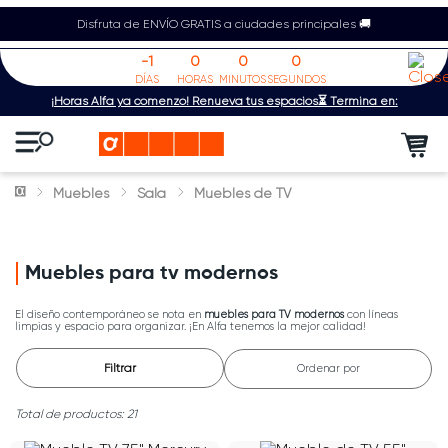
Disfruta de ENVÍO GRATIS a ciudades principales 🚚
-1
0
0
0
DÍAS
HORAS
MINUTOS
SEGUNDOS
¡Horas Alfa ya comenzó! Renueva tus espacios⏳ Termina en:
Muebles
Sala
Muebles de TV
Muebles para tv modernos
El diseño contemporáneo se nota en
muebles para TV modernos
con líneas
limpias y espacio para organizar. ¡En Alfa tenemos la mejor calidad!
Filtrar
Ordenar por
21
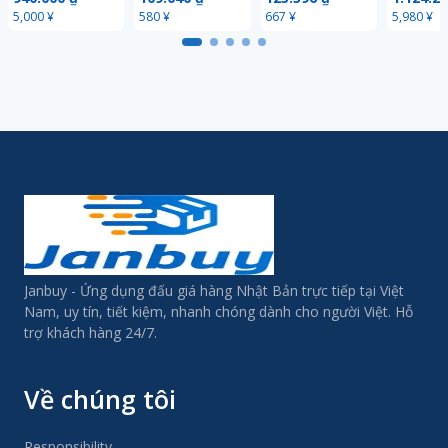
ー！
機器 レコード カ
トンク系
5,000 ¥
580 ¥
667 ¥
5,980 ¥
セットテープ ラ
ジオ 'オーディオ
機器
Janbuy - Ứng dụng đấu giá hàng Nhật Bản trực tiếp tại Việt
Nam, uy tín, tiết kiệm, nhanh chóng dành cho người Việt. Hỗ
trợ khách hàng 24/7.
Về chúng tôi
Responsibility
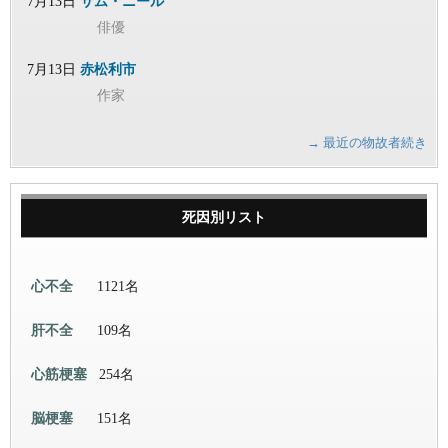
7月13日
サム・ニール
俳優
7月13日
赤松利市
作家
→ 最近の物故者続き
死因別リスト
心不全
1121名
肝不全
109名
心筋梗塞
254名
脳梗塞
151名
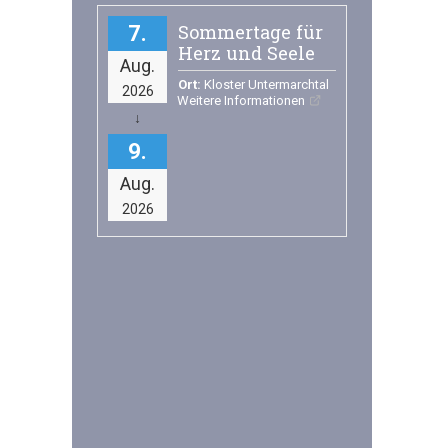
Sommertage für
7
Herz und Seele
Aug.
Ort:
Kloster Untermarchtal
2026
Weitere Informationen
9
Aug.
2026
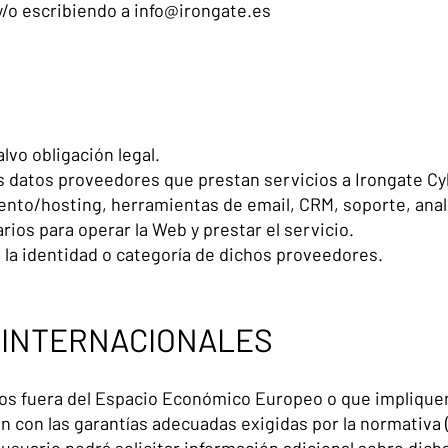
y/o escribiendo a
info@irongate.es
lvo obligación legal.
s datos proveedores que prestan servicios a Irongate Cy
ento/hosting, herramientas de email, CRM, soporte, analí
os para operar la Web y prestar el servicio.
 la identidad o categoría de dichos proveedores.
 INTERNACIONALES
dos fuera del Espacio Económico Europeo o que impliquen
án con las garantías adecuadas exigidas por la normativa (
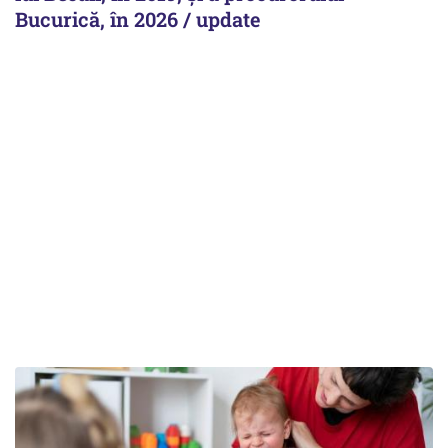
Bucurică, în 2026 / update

....

_Job_
Quote the text read from each of the items above line for line, and leave the pictures out of your answer.

_Answer box_
Disfruta de ENVÍO GRATIS a ciudades principales 🚚
-1
0
0
0
DÍAS
HORAS
MINUTOS
SEGUNDOS
¡Horas Alfa ya comenzó! Renueva tus espacios⏳ Termina en:
Muebles
Sala
Muebles de TV
Muebles para tv modernos
El diseño contemporáneo se nota en
muebles para TV modernos
con líneas
limpias y espacio para organizar. ¡En Alfa tenemos la mejor calidad!
Filtrar
Ordenar por
21
ー！
機器 レコード カ
トンク系
5,000 ¥
580 ¥
667 ¥
5,980 ¥
セットテープ ラ
ジオ 'オーディオ
機器
Janbuy - Ứng dụng đấu giá hàng Nhật Bản trực tiếp tại Việt
Nam, uy tín, tiết kiệm, nhanh chóng dành cho người Việt. Hỗ
trợ khách hàng 24/7.
Về chúng tôi
Responsibility
7月13日
サム・ニール
俳優
7月13日
赤松利市
作家
→ 最近の物故者続き
死因別リスト
心不全
1121名
肝不全
109名
心筋梗塞
254名
脳梗塞
151名
Sommertage für
7
Herz und Seele
Aug.
Ort:
Kloster Untermarchtal
2026
Weitere Informationen
9
Aug.
2026
y/o escribiendo a
info@irongate.es
lvo obligación legal.
s datos proveedores que prestan servicios a Irongate Cy
ento/hosting, herramientas de email, CRM, soporte, analí
os para operar la Web y prestar el servicio.
 la identidad o categoría de dichos proveedores.
 INTERNACIONALES
dos fuera del Espacio Económico Europeo o que impliquen
án con las garantías adecuadas exigidas por la normativa (
Bucurică, în 2026 / update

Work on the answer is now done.